I’ve been meaning to post for a few days and honestly sheer exhaustion has kicked in each time. Work is busy and I have been playing tennis most of the last month so yeah by my nighttime relaxation kicks in I’m ready for unconsciousness and not a lot else. As I was changing the sheets today, I noticed the spot that I camp out in is of course denting in the bed. Because of how my bed is situated in my current bedroom I don’t flip it as often as I should but I think the flipped side has the same issue. That got me to wondering about how old my mattress is. I remember getting it not too long after I moved into our current home but not exactly when. And I remembered that mostly because it was around the time that I met the Dutchman on Fetlife. The day the bed was delivered I think was the first day we saw each other naked which is no small feat since we were still several thousand miles away but the energy he inspired in me was intoxicating. I had to go dig out the message to be certain but it was about seven years ago now. Reading over some of them reminds me of why I feel head over heals for him and why part of me will always miss him. However, I can’t hold on to memories when I wanna snuggle at night so it brings me to the point of the post.
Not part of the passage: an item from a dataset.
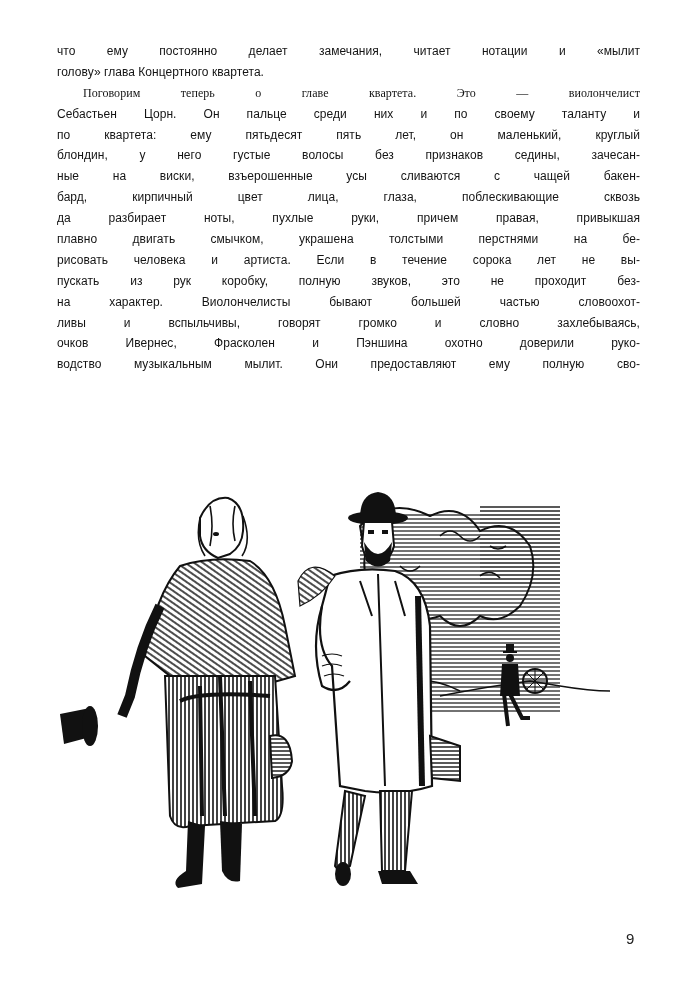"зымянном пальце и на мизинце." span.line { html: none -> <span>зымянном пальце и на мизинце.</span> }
I gave an interview to someone working on their dissertation. It made me really ponder on being single, what I was looking for in a partner and if I was actively looking. For the most part I enjoy being single. There’s no disappointment in flying solo and I know I’m not always the best partner. And I’m super not actively looking but I almost never am when I meet someone. Part of why I’m not actively looking though is I know more completely that I need a dominant partner who is confident in themselves and emotionally available more often than not. I mean we all have walkabouts mentally and emotionally where we cannot handle anyone’s stuff but our own. I can appreciate that especially if you give me a head’s up and say you know what shit is hitting the fan, I’ll try to check in soon. Or life is imploding but thinking about tying you up makes my dick hard. Ok not my dick because I don’t have one but you get the point. It also made me think about why I don’t date women and I think I’ve said it before but in case I haven’t when I think about cuddling, or being dominated, or goofing off on the couch with someone that person is also male. I want to fold into their hardness. And yes I may be able to do that with a woman but that physical form would distract from what I find attractive about women. That could also be because I have yet to find a woman that gets me off the same way men have. I don’t mean in the same way I just mean with the same frequency or intensity. I’ve been sleeping with women just a few years shorter than with men, given not as often, but I still need something else to push me over the edge than just her attention.
So there I am pondering and wondering which added with today’s pondering made me wistful. I like being swept up in the intense emotions of a new love and the easy friendship of a genuine partnership. I don’t enjoy watching those things disappear as the relationship marches on. It’s beyond frustrating because it takes so little to keep things together sometimes. But thus far I haven’t been able to master that skill. So here I am, approaching eight years after a chance comment on a thread ended up exposing me to parts of my submission that I could not have guessed about. I miss that intensely. However, I can’t predict when that lightening bolt will hit again or if it will at all. Until then, I am just relegated to enjoying free porn and smutty stories.